The weather has warmed up just enough and the sun has come out long enough to make it feel like summer might be limbering up to actually do something. It’s making me crave fresh bright flavours after the long cold months that have only been coped with by eating lots of stodge and stews. I’ve particularly been enjoying fish recently, visiting my favourite fishmonger, Dagon’s in Brixton Village, to try as many sorts as possible including tilapia, snapper and butterfish.
Each has been delicious, but all that newness has given me a sudden urge for something familiar. I picked up a rainbow trout and grilled it with dill and lemon, but it was the mackerel that caught my eye. I think the most beautiful fish on the counter, that oily flesh is so versatile and flavoursome and allows for lots of experimentation. I had intended to barbecue it if the weather held and serve with salsa verde, but the skies were as grey as the fish skin and I decided against it.

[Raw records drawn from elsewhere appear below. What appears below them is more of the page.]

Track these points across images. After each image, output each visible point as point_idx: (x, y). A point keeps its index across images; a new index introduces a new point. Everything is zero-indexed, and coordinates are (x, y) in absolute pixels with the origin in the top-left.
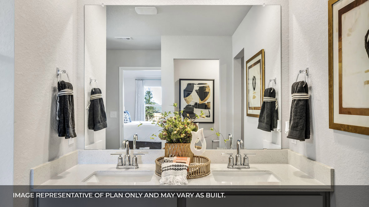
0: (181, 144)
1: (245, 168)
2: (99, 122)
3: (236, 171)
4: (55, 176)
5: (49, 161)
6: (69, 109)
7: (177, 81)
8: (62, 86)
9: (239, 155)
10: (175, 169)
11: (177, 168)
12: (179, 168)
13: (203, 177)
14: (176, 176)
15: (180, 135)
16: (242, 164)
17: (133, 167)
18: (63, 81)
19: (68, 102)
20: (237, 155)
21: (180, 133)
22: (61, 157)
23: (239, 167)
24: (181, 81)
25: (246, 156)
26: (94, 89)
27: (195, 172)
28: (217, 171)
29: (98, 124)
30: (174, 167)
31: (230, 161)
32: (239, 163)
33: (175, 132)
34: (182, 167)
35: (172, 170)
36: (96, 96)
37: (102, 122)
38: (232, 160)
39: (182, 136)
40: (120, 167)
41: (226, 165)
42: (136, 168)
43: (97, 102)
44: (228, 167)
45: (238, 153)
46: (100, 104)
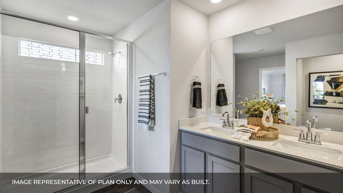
0: (258, 118)
1: (315, 144)
2: (222, 102)
3: (303, 144)
4: (192, 125)
5: (189, 118)
6: (197, 95)
7: (307, 75)
8: (195, 84)
9: (310, 133)
10: (244, 132)
11: (245, 131)
12: (247, 131)
13: (266, 141)
14: (244, 135)
15: (255, 112)
16: (313, 140)
17: (230, 128)
18: (195, 82)
19: (197, 91)
20: (308, 133)
21: (255, 110)
22: (196, 117)
23: (309, 142)
24: (311, 74)
25: (317, 134)
26: (219, 84)
27: (261, 137)
28: (286, 141)
29: (221, 103)
30: (244, 130)
31: (300, 136)
32: (309, 139)
33: (252, 110)
34: (248, 131)
35: (242, 132)
36: (221, 88)
37: (224, 102)
38: (302, 136)
39: (256, 113)
40: (224, 126)
41: (298, 138)
42: (232, 129)
43: (220, 91)
44: (299, 140)
45: (309, 131)
46: (223, 92)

Mister North’s love for Fuschia Dunlop’s Every Grain of Rice has revived my love of sichuan peppercorns with their fabulous fizzing flavour and I immediately thought of their floral tones with the fish. Not keen to grill oily fish indoors since I don’t have an extractor fan, I wondered if I could try a cured version instead to capture those light summery flavours. It turns out to be very easy and a perfect thing to do if you don’t want to heat the kitchen up…
Sichuan Pepper Cured Mackerel: serves 2
- 4 fillets of mackerel
- 2 teaspoons sea salt
- 1 teaspoon caster sugar
- 1 teaspoon sichuan peppercorns
- 1 teaspoon rhubarb juice (or lemon if you prefer)
- 1 small cucumber
- 1/2 cho cho or christophene
- 1 tsp brown rice vinegar
- 1 tsp mirin (optional)
- 1/2 tsp brown sugar
- 1 tsp fish sauce
If using the rhubarb juice, either drain some from stewed rhubarb or grate a raw stalk, squeezing the juice from it as you go. You only want a little bit and it should be tart and sharp to complement the fish.
Ask your fishmonger to fillet the mackerel and once you get it home, pinbone it and remove the remaining bones with tweezers (preferably not the ones from your beauty regime like I did) and if anyone with a compromised immune system is eating the fish, flash freeze it for a few hours.
Place the fillets skin side down on clingfilm. Then mix the sugar and salt with the rhubarb juice and add in the freshly ground Sichuan peppercorns until it is a stiff paste. Smear over the flesh of the fish and then make a sandwich by putting the fish together with the flesh on flesh. Wrap tightly in the clingfilm and then make a parcel with tinfoil to seal it neatly.
Leave to cure for up to 48 hours. Once you are ready to eat it, take out of the fridge an hour before and bring to room temperature. Open your parcel and remove any excess peppercorns, Slice each fillet into thirds and serve. I made a quick cucumber and cho cho salad by peeling off strips off each and dressing them with rice vinegar, mirin, sugar and fish sauce and leaving for 15 minutes. I also served some steamed white rice.
The mackerel was fabulous. Firm, almost sushi like in texture and gloriously flavoursome. There was no heat from the Sichuan pepper only a light floral taste and a slightly numbing feeling that was intensely moreish. I couldn’t taste any rhubarb but otherwise, this dish was just fantastic. I imagine it would work perfectly with horseradish or wasabi if you like it. Rediscover the familiar in style!